Konutta yeni bir dönem başlıyor: İklim kanunu ne değiştirecek?

Türkiye’de iklim politikaları uzun süredir teknik çevrelerde konu­şulsa da, ilk kez bu denli kapsayıcı bir yasal zemine kavuşuyoruz. Geçtiğimiz aylarda yürürlüğe giren yeni İklim Ka­nunu ile birlikte yalnızca enerji, sanayi ve ulaşım gibi alanlar değil, konut sek­törü de doğrudan iklim rejiminin par­çası haline geliyor.

Konu hakkında bir yazı yazmıştım ama biraz daha detay aktarmak istiyorum. Çünkü, bu dönü­şümün etkileri, önümüzdeki yıllarda hem konut üreticilerini hem de birey­sel konut sahiplerini yakından ilgilen­direcek.

Enerji verimliliği artık teknik değil, stratejik bir zorunluluk…

En temelden başlayalım: binalar, top­lam enerji tüketiminin yaklaşık üç­te birini oluşturuyor. Isıtma, soğutma, aydınlatma, su kullanımı gibi unsurlar nedeniyle binaların doğrudan ve dolay­lı karbon emisyonları oldukça yüksek. İşte bu noktada, İklim Kanunu enerji verimliliği düşük yapı stokunu bir so­run olarak tanımlıyor. Dolayısıyla kar­bon salımı yüksek, yalıtımsız, verim­siz yapıların da dönüşüme konu olması gündemde.

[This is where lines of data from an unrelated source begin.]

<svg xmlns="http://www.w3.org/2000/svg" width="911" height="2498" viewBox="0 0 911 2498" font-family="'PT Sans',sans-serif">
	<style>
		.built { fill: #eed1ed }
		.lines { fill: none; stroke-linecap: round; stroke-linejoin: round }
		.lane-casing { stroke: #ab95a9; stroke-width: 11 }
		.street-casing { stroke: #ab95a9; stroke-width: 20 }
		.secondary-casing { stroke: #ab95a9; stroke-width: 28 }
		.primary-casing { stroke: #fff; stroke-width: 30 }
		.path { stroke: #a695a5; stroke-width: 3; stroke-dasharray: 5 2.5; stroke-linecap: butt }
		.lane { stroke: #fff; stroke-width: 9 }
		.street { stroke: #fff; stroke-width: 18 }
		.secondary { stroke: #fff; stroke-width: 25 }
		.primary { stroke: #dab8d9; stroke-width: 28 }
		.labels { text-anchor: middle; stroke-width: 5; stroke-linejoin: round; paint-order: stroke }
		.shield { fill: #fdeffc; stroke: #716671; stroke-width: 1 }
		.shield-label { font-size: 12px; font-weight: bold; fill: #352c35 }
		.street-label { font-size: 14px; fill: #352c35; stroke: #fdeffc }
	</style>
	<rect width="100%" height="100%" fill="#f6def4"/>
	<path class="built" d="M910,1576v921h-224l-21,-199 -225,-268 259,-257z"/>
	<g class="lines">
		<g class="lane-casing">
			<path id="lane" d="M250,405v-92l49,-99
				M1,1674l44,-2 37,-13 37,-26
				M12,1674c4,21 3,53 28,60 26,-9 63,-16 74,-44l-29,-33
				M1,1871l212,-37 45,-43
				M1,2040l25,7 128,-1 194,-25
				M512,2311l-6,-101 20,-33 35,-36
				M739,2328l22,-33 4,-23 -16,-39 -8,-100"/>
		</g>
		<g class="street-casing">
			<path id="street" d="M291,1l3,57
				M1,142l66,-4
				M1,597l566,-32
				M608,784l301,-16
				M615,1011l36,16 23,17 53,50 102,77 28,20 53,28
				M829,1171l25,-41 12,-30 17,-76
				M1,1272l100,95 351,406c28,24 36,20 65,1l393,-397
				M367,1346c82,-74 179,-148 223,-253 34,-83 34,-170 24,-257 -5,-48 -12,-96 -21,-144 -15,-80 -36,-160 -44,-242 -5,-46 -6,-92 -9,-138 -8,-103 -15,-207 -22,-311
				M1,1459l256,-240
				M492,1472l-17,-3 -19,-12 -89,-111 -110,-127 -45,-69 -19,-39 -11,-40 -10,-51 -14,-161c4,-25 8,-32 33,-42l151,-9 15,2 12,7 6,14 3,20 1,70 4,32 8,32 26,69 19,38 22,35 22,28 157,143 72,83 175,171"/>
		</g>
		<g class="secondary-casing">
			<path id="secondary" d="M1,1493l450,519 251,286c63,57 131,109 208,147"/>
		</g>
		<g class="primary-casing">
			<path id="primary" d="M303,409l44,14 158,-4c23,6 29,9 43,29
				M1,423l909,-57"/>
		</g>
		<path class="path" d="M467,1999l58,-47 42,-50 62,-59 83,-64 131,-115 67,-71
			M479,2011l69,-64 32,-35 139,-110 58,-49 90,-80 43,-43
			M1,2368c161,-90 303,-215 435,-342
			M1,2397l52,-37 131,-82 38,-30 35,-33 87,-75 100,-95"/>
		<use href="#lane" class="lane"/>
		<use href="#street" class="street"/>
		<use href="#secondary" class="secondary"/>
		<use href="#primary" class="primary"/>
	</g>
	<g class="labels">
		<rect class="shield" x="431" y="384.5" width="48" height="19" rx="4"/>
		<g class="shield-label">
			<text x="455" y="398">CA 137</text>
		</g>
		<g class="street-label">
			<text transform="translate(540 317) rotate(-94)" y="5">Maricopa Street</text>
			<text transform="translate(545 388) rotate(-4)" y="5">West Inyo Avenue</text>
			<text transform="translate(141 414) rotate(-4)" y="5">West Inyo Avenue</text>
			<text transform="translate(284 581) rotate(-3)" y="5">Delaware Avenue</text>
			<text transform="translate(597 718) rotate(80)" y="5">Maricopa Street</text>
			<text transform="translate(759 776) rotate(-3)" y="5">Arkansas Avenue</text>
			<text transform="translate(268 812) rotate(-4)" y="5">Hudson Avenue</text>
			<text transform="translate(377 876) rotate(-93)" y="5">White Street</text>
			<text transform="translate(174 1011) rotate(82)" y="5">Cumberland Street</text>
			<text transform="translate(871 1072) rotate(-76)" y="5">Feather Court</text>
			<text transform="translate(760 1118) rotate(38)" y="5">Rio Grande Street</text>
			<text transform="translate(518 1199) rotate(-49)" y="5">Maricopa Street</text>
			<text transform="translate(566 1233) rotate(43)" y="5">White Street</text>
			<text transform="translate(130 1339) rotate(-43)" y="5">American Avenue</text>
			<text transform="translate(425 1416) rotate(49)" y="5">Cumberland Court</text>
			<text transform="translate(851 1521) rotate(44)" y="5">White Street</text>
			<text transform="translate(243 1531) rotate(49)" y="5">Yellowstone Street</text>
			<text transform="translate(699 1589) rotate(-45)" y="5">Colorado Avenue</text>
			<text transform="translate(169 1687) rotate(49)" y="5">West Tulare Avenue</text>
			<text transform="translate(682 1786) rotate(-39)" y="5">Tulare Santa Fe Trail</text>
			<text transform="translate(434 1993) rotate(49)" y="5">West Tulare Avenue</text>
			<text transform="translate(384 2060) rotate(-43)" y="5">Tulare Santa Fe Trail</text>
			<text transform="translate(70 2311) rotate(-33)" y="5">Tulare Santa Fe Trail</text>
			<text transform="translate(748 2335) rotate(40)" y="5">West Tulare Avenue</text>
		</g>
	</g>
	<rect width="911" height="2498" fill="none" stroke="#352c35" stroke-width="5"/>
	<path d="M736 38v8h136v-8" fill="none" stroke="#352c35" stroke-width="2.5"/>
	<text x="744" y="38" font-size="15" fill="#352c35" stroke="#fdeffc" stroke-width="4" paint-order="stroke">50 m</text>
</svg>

Yeni yapılacak konutlarda pasif ener­ji tasarımı, güneş ışığından maksimum yararlanma, doğal havalandırma, hatta yenilenebilir enerji sistemlerinin en­tegrasyonu gibi uygulamalar zorunlu­luk haline gelecek. Bundan sonraki sü­reçte, proje bazlı karbon ayak izinin he­saplanması, büyük ölçekli yatırımlarda emisyon izinlerinin devreye girmesi ve yeşil sertifikaların yaygınlaşması kaçı­nılmaz.

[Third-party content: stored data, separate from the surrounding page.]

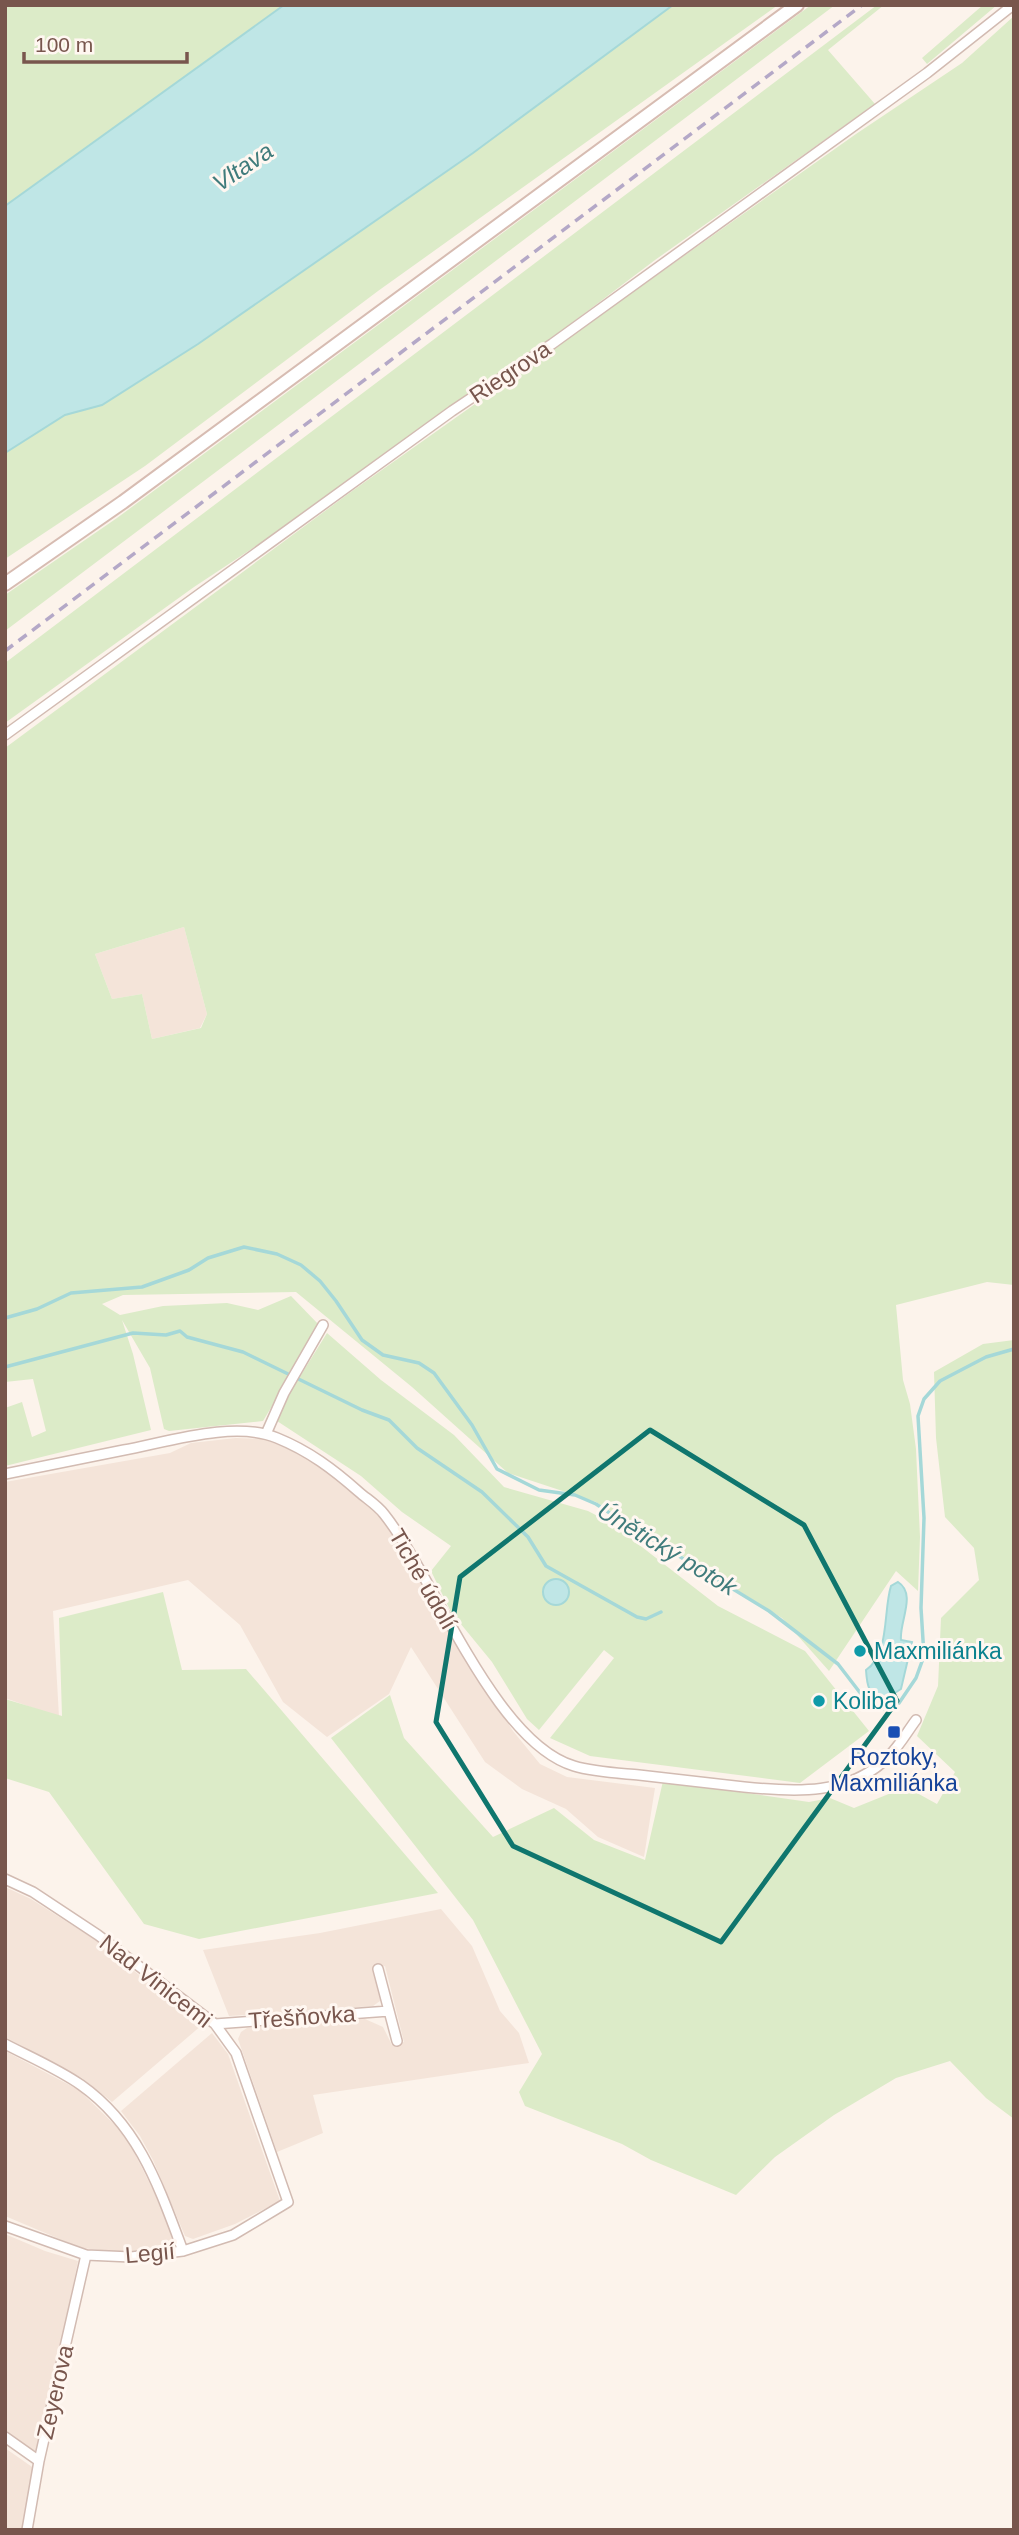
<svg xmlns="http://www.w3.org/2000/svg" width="1019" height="2535" viewBox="0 0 1019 2535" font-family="Helvetica,sans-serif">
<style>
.residential{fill:#f4e4d9}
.green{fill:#dcebc8;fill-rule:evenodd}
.water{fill:#bfe6e6;stroke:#a5d8d8;stroke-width:2}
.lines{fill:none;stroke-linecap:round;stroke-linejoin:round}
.stream{stroke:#a5d8d8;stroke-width:3.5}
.street-casing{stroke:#d2bbb2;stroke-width:12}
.secondary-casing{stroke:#d7bcb2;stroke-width:16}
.street{stroke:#fff;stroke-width:9}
.secondary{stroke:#fff;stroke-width:12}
.rail{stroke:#b4a8c7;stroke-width:3.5;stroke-dasharray:10 7;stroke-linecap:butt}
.marked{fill:none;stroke:#0f766e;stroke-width:5;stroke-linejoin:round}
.culture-dot{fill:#0f9aa8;stroke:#fff7f1;stroke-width:2.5}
.transit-dot{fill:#1a4fb4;stroke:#fff7f1;stroke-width:2.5}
.labels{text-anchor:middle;stroke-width:6;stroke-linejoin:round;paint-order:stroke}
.street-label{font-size:23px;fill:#78564d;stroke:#fff7f1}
.culture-label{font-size:23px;fill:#0d838f;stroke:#fff7f1;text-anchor:start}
.transit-label{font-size:23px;fill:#164399;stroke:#fff7f1}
.water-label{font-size:24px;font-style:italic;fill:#407c7c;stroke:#fff7f1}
</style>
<rect width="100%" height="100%" fill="#fcf3eb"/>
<path class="residential" d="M184 927 207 1014 200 1028 152 1039 142 994 112 999 95 954Z
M236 1438 264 1439 310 1458 347 1486 384 1518 400 1541 444 1625 513 1731 540 1764 567 1777 655 1788 644 1857 598 1837 566 1809 522 1789 485 1762 411 1647 389 1694 327 1737 283 1702 240 1625 188 1580 53 1611 59 1717 5 1698V1482L170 1453 191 1443Z
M5 1887 31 1899 94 1939 202 2025 112 2102 82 2078 5 2037Z
M441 1909 472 1946 500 2011 519 2033 529 2063 313 2095 323 2133 277 2152 238 2039 241 2032 247 2028 365 2019 383 2027 392 2045 404 2042 385 1966 375 1969 382 1994 380 2001 373 2006 229 2016 203 1950 320 1933Z
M212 2033 228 2054 280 2201 235 2224 193 2239 185 2236 153 2160 140 2136 121 2111Z
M5 2051 79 2090 117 2127 132 2148 153 2190 174 2240 171 2245 130 2253 81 2248 5 2216Z
M5 2234 45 2251 78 2261 40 2447 34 2451 5 2432Z
M5 2448 35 2469 23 2530H5Z"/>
<path class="green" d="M5 5H284L5 206Z
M673 5H778L378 291 145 466 5 559V453L65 415 102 405 473 153Z
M811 5H835L5 631V595L117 518Z
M877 5H884L828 50 875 104 655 260 548 341 450 407 286 526 194 587 5 723V663Z
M983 5H997L927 64 922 58Z
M1014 16V1285L987 1282 896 1305 903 1380 910 1404 916 1449 920 1537 918 1591 896 1571 829 1671 782 1618 596 1502 508 1473 412 1387 296 1292 123 1295 102 1304 120 1315 163 1306 227 1303 258 1310 291 1296 320 1326 263 1421 169 1431 164 1429 150 1368 122 1320 133 1354 151 1430 5 1466V1408L22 1402 32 1437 46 1431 33 1379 5 1382V748L348 494 856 134 962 63ZM184 927 207 1014 201 1028 152 1039 142 994 112 999 95 954Z
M327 1333 381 1380 454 1435 504 1487 588 1511 611 1523 718 1606 805 1651 869 1731 800 1783 590 1756 550 1738 614 1658 604 1650 539 1730 527 1719 492 1662 451 1612 431 1571 451 1546 402 1512 361 1476 277 1421 286 1399Z
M1014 1340V2119L986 2098 950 2061 896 2078 834 2115 775 2157 736 2195 651 2160 622 2144 525 2106 519 2092 542 2054 473 1920 331 1738 390 1695 404 1738 493 1837 554 1808 594 1840 645 1860 663 1781 809 1802 830 1798 854 1808 906 1787 937 1804 955 1772 917 1736 938 1686 941 1618 979 1580 974 1548 945 1517 936 1438 934 1372 983 1344Z
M163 1592 182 1670 246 1669 438 1893 199 1939 144 1924 49 1792 5 1778V1699L62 1716 59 1618Z"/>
<path class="water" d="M284 5H673L473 153 198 344 102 405 65 415 5 453V206Z
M543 1592a13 13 0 1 1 26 0a13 13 0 1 1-26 0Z
M898 1582C917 1594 899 1622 901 1640L912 1642 901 1689 884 1700C868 1694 867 1686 866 1670 890 1654 883 1611 891 1586Z"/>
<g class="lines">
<path class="stream" d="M5 1318 37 1309 71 1293 142 1287 189 1270 208 1258 244 1247 277 1254 301 1265 320 1281 336 1301 362 1340 383 1355 419 1363 434 1373 472 1425 497 1469 539 1490 575 1495 596 1504 628 1525 769 1611 838 1664 871 1707 882 1709 899 1703 916 1678 924 1656 921 1608 924 1518 918 1416 924 1399 940 1381 986 1357 1014 1349
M5 1367 133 1333 166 1335 180 1331 187 1337 243 1352 362 1410 389 1420 417 1448 482 1492 528 1537 546 1566 637 1617 646 1619 661 1612"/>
<g class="street-casing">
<path id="street" d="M5 735 452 411 552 344 927 73 1013 5
M266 1434 284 1393 323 1325
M5 1474C45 1466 85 1458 124 1450 167 1442 235 1420 277 1438 309 1451 333 1469 359 1492 367 1499 377 1505 384 1514 435 1578 494 1742 574 1766 594 1772 618 1773 639 1775 674 1779 709 1783 744 1787 794 1792 851 1796 889 1756 900 1745 907 1732 916 1720
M5 1879 33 1892 98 1935 215 2024 236 2053 288 2202 233 2235 183 2251 131 2257 86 2255 5 2226
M378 1969 397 2041
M215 2024 389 2011
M5 2044C30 2057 58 2069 81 2085 139 2126 159 2187 183 2251
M5 2437 39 2461
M27 2530 39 2461 86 2255"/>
</g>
<g class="secondary-casing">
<path id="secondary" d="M5 584 123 502 797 5"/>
</g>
<use href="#street" class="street"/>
<use href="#secondary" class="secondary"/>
<path class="rail" d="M5 651 862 5"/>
</g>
<path class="marked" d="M650 1430 804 1525 897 1701 721 1942 513 1846 436 1722 460 1577Z"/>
<g class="culture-dot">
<circle cx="860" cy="1651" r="7"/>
<circle cx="819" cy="1701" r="7"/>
</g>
<rect class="transit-dot" x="887" y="1725" width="14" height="14" rx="3.5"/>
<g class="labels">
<g class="street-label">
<text transform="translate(510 372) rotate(-34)" y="8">Riegrova</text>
<text transform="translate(423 1579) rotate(60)" y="8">Tiché údolí</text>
<text transform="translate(156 1981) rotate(38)" y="8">Nad Vinicemi</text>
<text transform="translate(302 2017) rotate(-4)" y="8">Třešňovka</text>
<text transform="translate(150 2253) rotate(-5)" y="8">Legií</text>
<text transform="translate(55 2392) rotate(-77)" y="8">Zeyerova</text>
</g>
<g class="culture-label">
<text x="874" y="1659">Maxmiliánka</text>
<text x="833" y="1709">Koliba</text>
</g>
<g class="transit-label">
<text x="894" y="1765">Roztoky,<tspan x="894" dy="26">Maxmiliánka</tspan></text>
</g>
<g class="water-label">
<text transform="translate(243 167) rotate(-34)" y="8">Vltava</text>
<text transform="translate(667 1549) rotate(31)" y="8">Únětický potok</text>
</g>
</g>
<rect width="1019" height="2535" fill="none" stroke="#78564d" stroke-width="14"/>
<path d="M24 52v10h163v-10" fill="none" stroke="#78564d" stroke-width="3.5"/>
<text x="35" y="52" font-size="21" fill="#78564d" stroke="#fff7f1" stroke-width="5" paint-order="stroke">100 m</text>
</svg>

Bireyler için risk ceza değil, değer kaybı…

Burada bireyler açısından şu nokta­nın altını çizmek gerekir: İklim Kanu­nu, bireysel konut sahiplerine doğru­dan ceza ya da vergi yüklemiyor. Emis­yon Ticaret Sistemi yalnızca enerji ve sanayi tesislerini kapsıyor. Ancak do­laylı etkiler, örneğin konut değerleme­si, kredi koşulları ya da ruhsat süreçle­rinde çok daha görünür hale gelebilir; özellikle Ocak 2025’te kabul edilen ye­ni uluslararası değerleme standartla­rının odak noktasında da bu var. Kısa­cası, düşük enerji performanslı yapılar ekonomik anlamda da değer kaybetme­ye başlayacak.

Kentsel dönüşüm ve finansman modelleri yeniden şekillenecek…

Bu çerçevede kentsel dönüşüm po­litikaları da yeniden tanımlanmak zo­runda. Deprem güvenliğini merkeze alan klasik dönüşüm anlayışı, yerini karbon salımı düşük, çevreye duyarlı, enerji verimli yapıların üretildiği bir modele bırakacak. Kamu eliyle yürütü­len projelerde yeşil bina kriterlerinin, karbon ayak izi hesaplamalarının ve çevresel sertifikasyonların yer alması kaçınılmaz gibi duruyor.

Tabii bu dönüşümün finansal bir kar­şılığı da var. Enerji verimliliği yatırım­ları, iklim dostu malzeme kullanımı, yenilenebilir enerji entegrasyonu gi­bi uygulamalar ciddi maliyet kalemleri içeriyor. Bu nedenle yeşil konut kredile­ri, iklim tahvilleri ve sürdürülebilir yapı yatırımlarına özel teşvik mekanizmala­rı daha çok gündeme gelecek. Bankacı­lık ve sermaye piyasası bu alanda daha belirleyici aktör haline gelecektir de…

Sonuç olarak konut sektörü, artık sa­dece barınma değil; iklim uyumu, enerji verimliliği ve karbon azaltımı gibi hedef­lerin bir aracı olarak yeniden tanımlanı­yor. Bu dönüşümü yalnızca zorunluluk olarak değil, daha yaşanabilir ve dirençli kentler kurmak için bir fırsat olarak gör­mek gerekir diye düşünüyorum.